- **REQUIRED ACTIONS**:
[1] From the passage on the stages of insight, extract the part that runs from "11. Equanimity" up to and including "of them shortly.", word for word.
[2] Continue the passage on the meditation stages of insight, picking up after its final sentence.

- **SUPPLIED TEXT**:
************

The progress of insight is a set of stages that diligent meditators pass through on the path of insight. Some of the “content based” or psychological insights into ourselves can be interesting and helpful, but when I say “insight,” these stages are what I am talking about. Just so that you have seen the whole list of the names of these stages, the formal names of stages of insight in order are:

The Pre-Vipassana Stages, 1st Vipassana Jhana

1. Mind and Body
2. Cause and Effect
3. The Three Characteristics

The 2nd Vipassana Jhana

4. The Arising and Passing Away

The 3rd Vipassana Jhana, The Dukkha Ñanas, The Dark Night

5. Dissolution
6. Fear
7. Misery
8. Disgust
9. Desire for Deliverance
10. Re-observation

The 4th Vipassana Jhana

11. Equanimity
12. Conformity
13. Change of Lineage
14. Path

Nirvana (first of two meanings)

15. Fruition

Review

16. Review

I will give detailed descriptions of them shortly.

************

- **DATASET**:

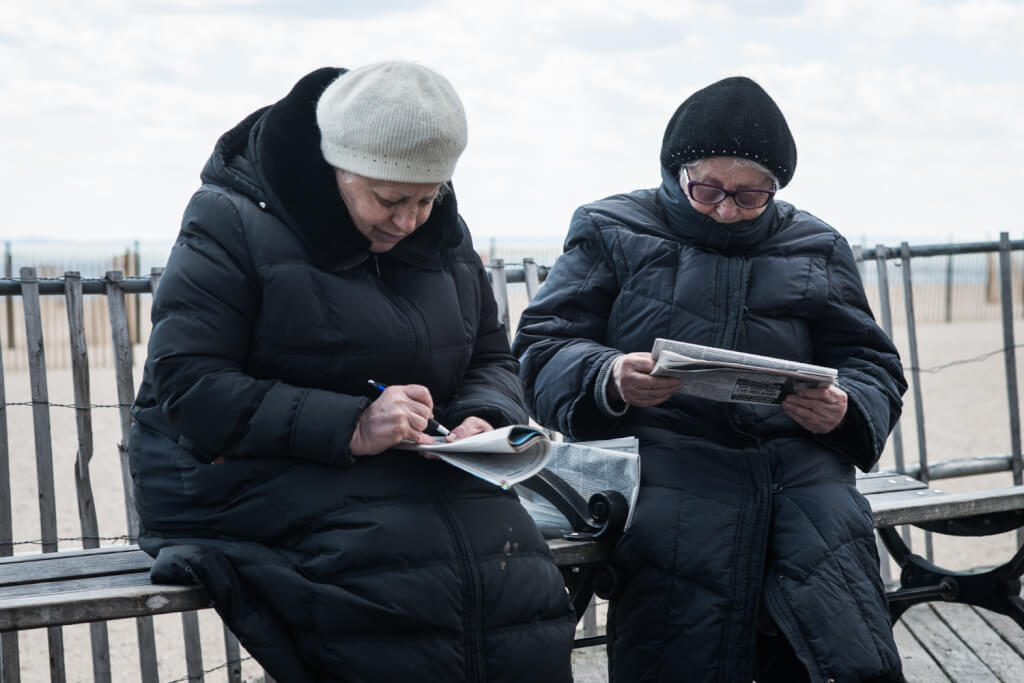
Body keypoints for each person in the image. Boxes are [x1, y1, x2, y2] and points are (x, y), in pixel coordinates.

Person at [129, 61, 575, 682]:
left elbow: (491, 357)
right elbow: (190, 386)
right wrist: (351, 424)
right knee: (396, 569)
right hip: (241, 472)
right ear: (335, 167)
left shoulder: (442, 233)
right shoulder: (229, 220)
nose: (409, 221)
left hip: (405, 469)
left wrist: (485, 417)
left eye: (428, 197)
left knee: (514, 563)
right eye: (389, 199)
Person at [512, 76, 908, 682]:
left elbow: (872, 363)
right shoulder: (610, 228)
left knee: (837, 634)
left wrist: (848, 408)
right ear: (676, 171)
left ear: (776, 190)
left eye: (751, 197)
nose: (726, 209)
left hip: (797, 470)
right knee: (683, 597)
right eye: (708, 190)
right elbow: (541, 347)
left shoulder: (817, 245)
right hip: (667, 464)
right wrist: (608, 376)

************

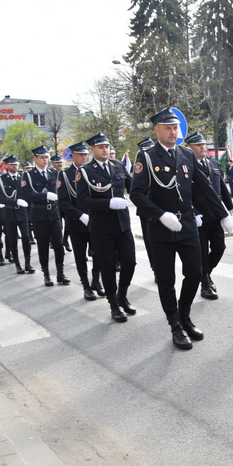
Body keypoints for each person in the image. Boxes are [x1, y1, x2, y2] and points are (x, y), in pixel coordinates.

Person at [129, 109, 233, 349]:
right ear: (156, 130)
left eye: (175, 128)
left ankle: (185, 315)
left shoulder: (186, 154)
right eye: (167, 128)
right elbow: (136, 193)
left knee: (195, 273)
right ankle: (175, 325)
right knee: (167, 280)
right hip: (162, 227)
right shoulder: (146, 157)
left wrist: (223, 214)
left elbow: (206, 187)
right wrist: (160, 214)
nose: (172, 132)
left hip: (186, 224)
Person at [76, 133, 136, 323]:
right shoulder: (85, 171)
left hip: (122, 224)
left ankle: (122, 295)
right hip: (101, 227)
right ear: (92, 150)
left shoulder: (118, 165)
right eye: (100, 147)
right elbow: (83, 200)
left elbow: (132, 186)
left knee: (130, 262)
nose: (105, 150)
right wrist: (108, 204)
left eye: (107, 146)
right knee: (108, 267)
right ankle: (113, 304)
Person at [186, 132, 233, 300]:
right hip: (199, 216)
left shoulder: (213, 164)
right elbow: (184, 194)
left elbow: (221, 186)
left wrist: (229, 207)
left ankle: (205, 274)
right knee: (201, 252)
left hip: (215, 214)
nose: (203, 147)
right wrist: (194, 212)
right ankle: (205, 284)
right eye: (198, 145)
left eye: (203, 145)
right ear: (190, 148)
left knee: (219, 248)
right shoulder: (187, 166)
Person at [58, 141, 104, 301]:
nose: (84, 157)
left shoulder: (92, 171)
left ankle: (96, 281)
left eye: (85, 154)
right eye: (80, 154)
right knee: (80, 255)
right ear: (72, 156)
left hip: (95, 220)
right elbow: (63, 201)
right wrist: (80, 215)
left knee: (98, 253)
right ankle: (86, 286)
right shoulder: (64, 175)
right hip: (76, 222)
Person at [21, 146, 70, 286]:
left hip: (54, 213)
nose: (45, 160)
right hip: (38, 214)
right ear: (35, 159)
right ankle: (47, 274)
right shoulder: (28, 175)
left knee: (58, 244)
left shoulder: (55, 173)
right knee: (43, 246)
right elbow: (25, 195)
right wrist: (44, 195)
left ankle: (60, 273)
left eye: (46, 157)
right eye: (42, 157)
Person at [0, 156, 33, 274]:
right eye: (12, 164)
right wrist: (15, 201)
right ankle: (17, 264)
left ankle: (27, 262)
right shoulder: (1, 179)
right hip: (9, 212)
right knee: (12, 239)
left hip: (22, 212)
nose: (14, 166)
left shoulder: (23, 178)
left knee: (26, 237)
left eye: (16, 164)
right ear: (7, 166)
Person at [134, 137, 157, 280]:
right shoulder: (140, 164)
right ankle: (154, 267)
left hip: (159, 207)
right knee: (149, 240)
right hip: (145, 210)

************

- **ANSWERS TO THIS EXERCISE**:
[1]
11. Equanimity
12. Conformity
13. Change of Lineage
14. Path

Nirvana (first of two meanings)

15. Fruition

Review

16. Review

I will give detailed descriptions of them shortly.

[2]
I will refer to these stages by their shortened titles, their numbers and occasionally short-hand slang. These are formally known as “Knowledge of” and then the stage, e.g. “Knowledge of Mind and Body,” but I will just use the part after the “of.” They are also called “ñanas,” which means “knowledges”, usually with a number, as in “the first ñana.” Notice that I use the word stage rather than state. These are stages of heightened perception into the truth of things, opportunities to see directly how things actually are, but they are not seemingly stable states as with concentration practice. The jhanaic groupings refer to vipassana jhanas, which will be covered in more depth later, but they borrow their perspectives and certain fundamental aspects from their samatha jhana equivalents. In other ways they may diverge widely from the experience of pure samatha jhanas.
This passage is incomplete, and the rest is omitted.